Bu dönemde de ocak ayından mayıs ayına kadar Asya tarafında Bangladeş, Endonezya, Pakistan ve Hindistan'dan inanılmaz bir talep gördük. Buralardan yaklaşık yirmi milyona yakın yeni kullanıcı edindik. BiP şirketleşerek Turkcell'in ürünü olmaktan da çıktı. Şirketleşmenin ana motivasyonu bunu globalde de bir değer haline getirmek, globale yaygınlaştırmaktı. Bu yolda da emin adımlarla da ilerlediğimizi söyleyebilirim." ifadelerini kullandı.
ABD ve Çin veriye sahip olabilmek için çatışma halindeler
Verinin dünyanın geleceğine yön verdiğine işaret eden Tansuğ, eskiden petrole sahip olan ya da petrolü işleyen ülkeler ön plandayken bugün veriye sahip olan, bu veriyi işleyen ülkelerin ön planda olduğunu belirtti. Dünyadaki teknoloji şirketlerinin yüzde 70'nin ABD'li, yüzde 25'nin de Çinli şirketlerden oluştuğuna vurgu yapan Tansuğ, şunları söyledi:
"Dünyada en değerli 10 şirketin 7 tanesi teknoloji şirketi. Bunlar da Amerikalı ve Çinli şirketler. Yani aslında Amerika ve Çin arasındaki teknoloji alanında yaşanan savaşları ve yaptırımları bu sayede anlayabiliyoruz. Veriye sahip olabilmek için birbirleriyle çatışmalar halindeler. Bizim de bu anlamda aslında ülke olarak Türkiye'nin verisinin Türkiye'de kalması prensibiyle hareket etmemiz gerekiyor. Sunduğumuz ürün ve hizmetleri bu prensipler doğrultusunda geliştirmemiz gerekiyor.

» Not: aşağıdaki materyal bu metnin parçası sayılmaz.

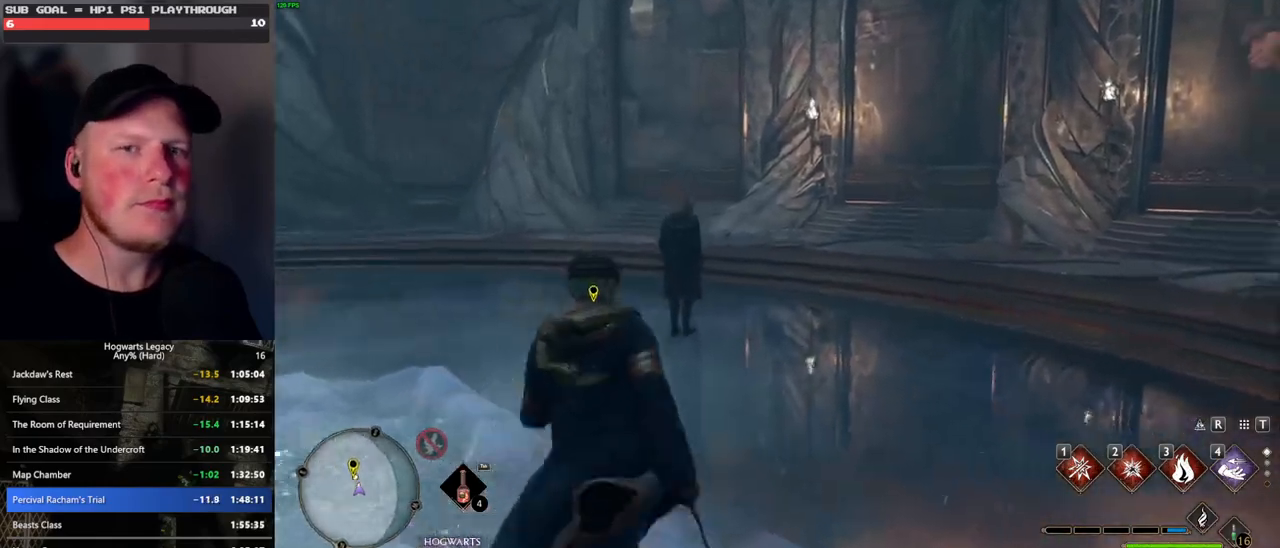
{"keys": ["w"], "mouse": [], "events": []}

Kullanıcıların herhangi bir uygulamanın kimin tarafından geliştirildiğine bakması, uygulamayı kullanmaya başlamadan önce gizlilik politikasını okuması ve alınan izinlerin uygulama ile ilgili bir hizmetin sunulması için alınıp işlendiğine dikkat etmeleri lazım. Her şeyden önemlisi de kişisel verilerin üçüncü taraflar ile ticari veya farklı amaçlar için izinleri olmadan paylaşılmayacağından da emin olmaları gerekiyor. Tüm platformlar anlamında, yerli ve milli teknolojileri ürün ve uygulamaları ülkece milletçe destekliyor ve kullanıp teşvik ediyor olmamız gerekiyor."